Tasks to complete.
1. Rewrite more briefly the paragraph in the solver passage that begins "The solver can solve polynomial-like", keeping its main facts.
2. Copy the solver passage word for word from "This will express" up to and including "for x negative.".

The last inequality in the list is correct, but the prime should be able to get an exact result. Maybe it's a bug that will be fixed in the next software update.

Best regards,

Road

The solver can solve polynomial-like equations/inequations. Unfortunately there is no easy way to reduce all equations/inequations to a polynomial. But most of the time, you can help the CAS by calling the right pre-simplification command. Here you can do

a:=tsimplify(2^(3*x-1)+2^(6*x-2)-2^(3*x+3)-(4^(3*x-2))

This will express the inequation in terms of the minimum possible independant "variables", here 1, hence the inequation becomes polynomial-like, then

solve(a<0)

will return the exact answer.

The approx answer is partially wrong because the floats are too small for x negative.

Dataset entries.
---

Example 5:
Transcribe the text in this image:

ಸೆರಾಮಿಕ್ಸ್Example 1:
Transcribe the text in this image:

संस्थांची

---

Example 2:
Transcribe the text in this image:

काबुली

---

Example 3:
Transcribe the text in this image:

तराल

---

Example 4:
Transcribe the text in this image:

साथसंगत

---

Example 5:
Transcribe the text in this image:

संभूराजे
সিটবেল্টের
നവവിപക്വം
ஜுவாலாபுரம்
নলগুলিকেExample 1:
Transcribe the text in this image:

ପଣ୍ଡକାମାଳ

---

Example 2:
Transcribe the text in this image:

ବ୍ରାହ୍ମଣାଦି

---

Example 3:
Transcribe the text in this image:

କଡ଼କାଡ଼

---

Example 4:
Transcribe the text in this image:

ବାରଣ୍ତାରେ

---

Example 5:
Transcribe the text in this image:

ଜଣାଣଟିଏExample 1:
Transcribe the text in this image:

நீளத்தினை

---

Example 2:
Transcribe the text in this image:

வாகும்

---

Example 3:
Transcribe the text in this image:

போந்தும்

Solution list.
1. The solver handles polynomial-like equations and inequations. Because not all of them reduce easily to a polynomial, the right pre-simplification command usually helps the CAS, as it does here.

2.
This will express the inequation in terms of the minimum possible independant "variables", here 1, hence the inequation becomes polynomial-like, then

solve(a<0)

will return the exact answer.

The approx answer is partially wrong because the floats are too small for x negative.